Day 02 was all about learning how to manage conversations with LLMs and building a small Python chatbot using Google’s Gemini API. My goal was to implement a loop that maintains conversation context, handles user input gracefully, and prints assistant responses.

A major insight was understanding that LLM APIs are stateless. Models do not retain past interactions, so conversation history must be explicitly managed by the application. This fundamentally changes how conversational AI systems are designed — without a structured messages array, the model cannot maintain context or produce coherent responses.

Personal Takeaways

LLMs are sophisticated functions, not databases. They generate outputs based entirely on the input provided each call.
Stateless APIs require careful conversation management. Every user and assistant turn must be stored and sent to the model for context.
Understanding Transformers and self-attention helped me see why full conversation history is critical. Self-attention enables the model to weigh prior tokens appropriately and generate meaningful responses.

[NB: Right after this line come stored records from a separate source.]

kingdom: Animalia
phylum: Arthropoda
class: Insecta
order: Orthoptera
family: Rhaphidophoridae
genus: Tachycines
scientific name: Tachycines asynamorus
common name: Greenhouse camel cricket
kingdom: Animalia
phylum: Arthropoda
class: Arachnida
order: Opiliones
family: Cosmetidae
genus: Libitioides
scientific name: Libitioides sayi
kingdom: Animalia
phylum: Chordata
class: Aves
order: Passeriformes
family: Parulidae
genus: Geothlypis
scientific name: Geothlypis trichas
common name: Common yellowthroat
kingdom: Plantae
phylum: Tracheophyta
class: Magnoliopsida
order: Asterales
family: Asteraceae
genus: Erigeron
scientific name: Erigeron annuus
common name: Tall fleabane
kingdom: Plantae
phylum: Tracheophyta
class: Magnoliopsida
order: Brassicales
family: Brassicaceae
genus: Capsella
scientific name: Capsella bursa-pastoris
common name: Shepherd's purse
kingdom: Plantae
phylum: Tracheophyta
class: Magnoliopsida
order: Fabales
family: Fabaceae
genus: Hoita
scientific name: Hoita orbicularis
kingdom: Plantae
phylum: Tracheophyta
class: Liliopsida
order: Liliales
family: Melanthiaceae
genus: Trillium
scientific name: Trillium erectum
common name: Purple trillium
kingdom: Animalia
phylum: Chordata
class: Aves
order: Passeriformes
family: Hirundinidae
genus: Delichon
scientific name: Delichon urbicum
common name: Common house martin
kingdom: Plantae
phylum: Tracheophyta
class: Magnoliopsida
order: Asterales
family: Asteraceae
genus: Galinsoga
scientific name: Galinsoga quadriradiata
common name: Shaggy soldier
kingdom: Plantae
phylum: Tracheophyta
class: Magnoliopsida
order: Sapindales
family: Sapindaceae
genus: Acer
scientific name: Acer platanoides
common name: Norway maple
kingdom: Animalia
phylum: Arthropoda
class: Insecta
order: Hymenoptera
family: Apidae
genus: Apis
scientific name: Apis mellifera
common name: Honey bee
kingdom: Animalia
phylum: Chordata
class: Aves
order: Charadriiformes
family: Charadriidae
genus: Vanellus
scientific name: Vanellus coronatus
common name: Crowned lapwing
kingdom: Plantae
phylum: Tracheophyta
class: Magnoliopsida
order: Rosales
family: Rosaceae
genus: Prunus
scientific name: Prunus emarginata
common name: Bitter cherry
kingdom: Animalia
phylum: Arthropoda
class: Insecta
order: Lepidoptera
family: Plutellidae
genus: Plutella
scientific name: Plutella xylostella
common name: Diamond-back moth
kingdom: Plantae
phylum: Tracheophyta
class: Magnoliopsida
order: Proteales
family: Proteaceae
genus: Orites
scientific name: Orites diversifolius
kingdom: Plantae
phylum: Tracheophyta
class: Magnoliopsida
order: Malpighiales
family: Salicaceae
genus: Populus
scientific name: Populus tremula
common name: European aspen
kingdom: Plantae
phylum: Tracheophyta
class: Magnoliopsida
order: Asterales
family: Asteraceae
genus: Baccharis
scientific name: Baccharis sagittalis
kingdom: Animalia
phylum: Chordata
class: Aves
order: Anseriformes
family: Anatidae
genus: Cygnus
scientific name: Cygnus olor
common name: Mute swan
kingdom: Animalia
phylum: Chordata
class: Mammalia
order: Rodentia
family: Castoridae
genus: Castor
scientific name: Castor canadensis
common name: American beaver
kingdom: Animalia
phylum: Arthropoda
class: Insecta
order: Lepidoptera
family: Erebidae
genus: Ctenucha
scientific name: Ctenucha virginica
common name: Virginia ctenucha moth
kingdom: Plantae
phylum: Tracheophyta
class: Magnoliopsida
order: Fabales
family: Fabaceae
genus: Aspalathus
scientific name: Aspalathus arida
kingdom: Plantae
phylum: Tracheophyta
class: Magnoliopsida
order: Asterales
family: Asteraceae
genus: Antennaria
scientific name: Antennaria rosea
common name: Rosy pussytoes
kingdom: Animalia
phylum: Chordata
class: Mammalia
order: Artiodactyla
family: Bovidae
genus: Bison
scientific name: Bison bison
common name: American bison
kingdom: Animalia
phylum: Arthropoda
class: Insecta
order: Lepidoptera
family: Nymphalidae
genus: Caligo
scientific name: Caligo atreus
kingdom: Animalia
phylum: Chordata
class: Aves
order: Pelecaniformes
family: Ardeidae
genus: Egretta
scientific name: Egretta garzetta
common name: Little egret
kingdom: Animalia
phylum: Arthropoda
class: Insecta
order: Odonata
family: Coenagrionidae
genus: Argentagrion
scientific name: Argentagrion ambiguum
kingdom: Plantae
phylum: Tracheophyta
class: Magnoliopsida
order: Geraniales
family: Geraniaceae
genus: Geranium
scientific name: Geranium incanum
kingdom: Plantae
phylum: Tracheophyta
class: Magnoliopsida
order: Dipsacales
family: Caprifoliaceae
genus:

Setting Up Conversation Management

To manage conversation context, I created a messages list that stores each turn as a dictionary with role and content:

messages: list[dict[str, str]] = []

Every time the user sends a message, it’s appended to the list:

messages.append({"role": "user", "content": user_input})

After the assistant responds, that message is also appended, so context is preserved for the next turn.

Handling User Input

I implemented a clean interactive loop with the following behaviors:

Prompt the user with exactly You:
Ignore empty input and reprompt without calling the API
Exit gracefully if the user types quit, exit, or /quit

This ensures the chatbot feels natural to interact with while handling edge cases properly.

Sending Messages to the LLM

To send the conversation to Gemini, I used the generate_content method from the official google-genai SDK:

response = client.models.generate_content(
    model="gemini-2.5-flash",
    contents=convert_messages_to_gemini_format(messages),
)

The full messages list is converted into the required format and sent with every request, ensuring the assistant can generate contextually accurate replies.

Key Learnings

Stateless APIs require explicit conversation management — models don’t remember previous messages.
Structured message history is crucial — each turn must include the role (user or assistant) and the text.
Clean input handling improves UX — ignoring empty input and graceful exits are simple but important.
Environment variables matter — .env + python-dotenv ensures API keys are managed securely.
Understanding architecture shapes design — knowing about Transformers and self-attention explains why context must be explicitly sent each turn.